***** Excerpted records *****

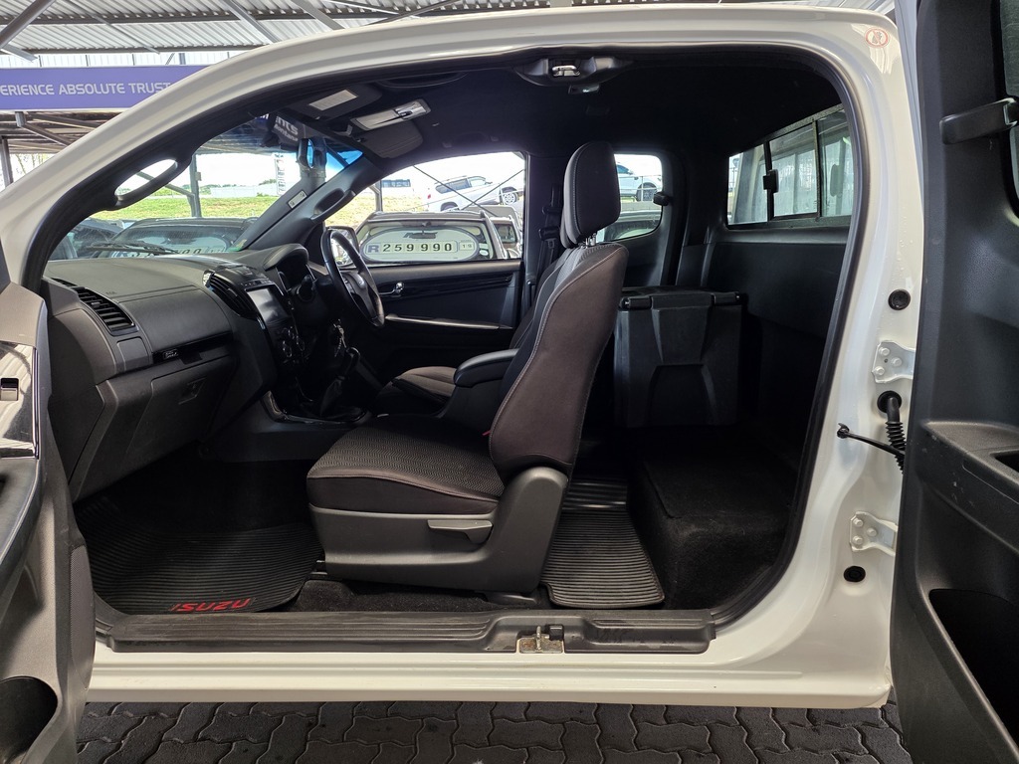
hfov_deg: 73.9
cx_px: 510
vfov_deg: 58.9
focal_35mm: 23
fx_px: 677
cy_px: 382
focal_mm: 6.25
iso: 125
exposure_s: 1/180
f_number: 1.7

*****

Work to be completed: Every line of the data should be transcribed exactly. Omit the images.

Exercise response:
hfov_deg: 73.9
cx_px: 510
vfov_deg: 58.9
focal_35mm: 23
fx_px: 677
cy_px: 382
focal_mm: 6.25
iso: 125
exposure_s: 1/180
f_number: 1.7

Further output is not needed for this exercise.